Builder.io Visual Copilot: From Design to Code Lightning Fast
Written on 17 Jun 2024
Overview
Builder.io’s Visual Copilot offers the ability to take a design you made in Figma and use AI to convert it into code. It allows you to select what elements you want to make snippets for or make a whole page. It also allows you to chat with the AI to make further changes.
Those reading this with experience in coding on large language models like ChatGPT probably have mixed feelings about the efficacy of using AI-generated code- but consider the targeted use case. LLMs are good at converting one thing into another. Good, usable HTML is more about the semantic structure and keeping it clean and readable. It’s less likely to cause mayhem and security issues when something is done slightly wrong. HTML is just the structure, and CSS is just the style. Your unsecured Amazon S3 bucket was your fault, not the AI's.
Older developers may remember how bad some of the code from WYSIWYG editors in the past was- like the absolute mess that was the HTML from early Dreamweaver, for example, with bloated code made programmatically. These days, however, even without an AI behind it, taking a drag-and-drop design to code produces much smoother results, and many editors do it well when they are made specifically for it. In this case, Visual Copilot is taking a design tool and making it into a WYSIWYG editor with AI.
Whatever LLM they have under the hood has likely seen hundreds of thousands of website and coding examples online, and it is specifically tuned for converting one type of input- Figma designs- which have an actual non-raster structure. It’s not taking an image and just making code based entirely on a vision model. It’s essentially converting from one format to another but with a slightly more fuzzy input made up by AI, with more flexibility in the code results than you get with traditional WYSIWYG editors.
Builder.io Doesn’t Make Bold Statements About Perfection
Like any LLM-based coding tool, Visual Copilot won’t have perfect output, nor does Builder.io advertise it does. What it can do is get you part of the way there with one click and a few minutes of tinkering. HTML is quite simple on the surface, and unlike some other AI coding applications where the AI might approach it entirely wrong, even if you don’t get exactly what you need, it’s very easy to modify from a starting point. Better yet, you can highlight a section of code and chat with the LLM to have it make additional changes. In our testing, we think it did a pretty good job- it will get you 75% of the way there on most things with decent but not perfect code. (We sell coding services, so we might be a bit biased.)

------------------------------------------------

## Required tasks
**1)** In the Visual Copilot article, how far does the testing say Visual Copilot gets you on most things?
**2)** Extract the passage of the Visual Copilot article between "Older developers may" and "editor with AI.", inclusive, reproducing it word for word.

------------------------------------------------

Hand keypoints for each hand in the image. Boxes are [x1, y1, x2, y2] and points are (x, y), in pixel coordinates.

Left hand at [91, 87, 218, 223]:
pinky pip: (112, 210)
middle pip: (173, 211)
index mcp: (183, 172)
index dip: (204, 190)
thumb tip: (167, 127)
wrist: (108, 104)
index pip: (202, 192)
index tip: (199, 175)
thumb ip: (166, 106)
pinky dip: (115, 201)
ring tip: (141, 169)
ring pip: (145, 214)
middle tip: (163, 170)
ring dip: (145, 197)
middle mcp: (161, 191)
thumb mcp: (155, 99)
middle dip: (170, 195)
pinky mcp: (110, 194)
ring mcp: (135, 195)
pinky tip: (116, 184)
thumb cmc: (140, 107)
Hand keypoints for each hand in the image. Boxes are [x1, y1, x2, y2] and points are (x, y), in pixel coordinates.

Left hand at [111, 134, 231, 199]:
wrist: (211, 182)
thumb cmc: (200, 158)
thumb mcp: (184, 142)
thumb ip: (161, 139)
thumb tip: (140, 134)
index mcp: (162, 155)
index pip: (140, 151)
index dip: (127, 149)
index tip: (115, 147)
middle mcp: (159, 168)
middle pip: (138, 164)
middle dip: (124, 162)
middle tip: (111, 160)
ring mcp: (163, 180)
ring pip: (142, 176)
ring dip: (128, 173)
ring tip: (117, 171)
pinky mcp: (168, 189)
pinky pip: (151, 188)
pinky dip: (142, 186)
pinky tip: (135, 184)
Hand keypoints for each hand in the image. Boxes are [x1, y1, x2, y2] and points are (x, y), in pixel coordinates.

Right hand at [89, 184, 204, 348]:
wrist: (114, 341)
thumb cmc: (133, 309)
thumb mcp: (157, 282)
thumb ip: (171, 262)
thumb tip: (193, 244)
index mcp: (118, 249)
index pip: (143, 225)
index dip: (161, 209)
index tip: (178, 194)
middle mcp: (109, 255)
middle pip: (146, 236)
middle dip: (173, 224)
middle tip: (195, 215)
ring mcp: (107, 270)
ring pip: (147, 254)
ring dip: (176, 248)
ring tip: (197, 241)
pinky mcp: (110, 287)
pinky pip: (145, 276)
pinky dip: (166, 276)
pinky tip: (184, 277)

------------------------------------------------

## Exercise results
**1)** It gets you 75% of the way there, with decent but not perfect code.

**2)**
Older developers may remember how bad some of the code from WYSIWYG editors in the past was- like the absolute mess that was the HTML from early Dreamweaver, for example, with bloated code made programmatically. These days, however, even without an AI behind it, taking a drag-and-drop design to code produces much smoother results, and many editors do it well when they are made specifically for it. In this case, Visual Copilot is taking a design tool and making it into a WYSIWYG editor with AI.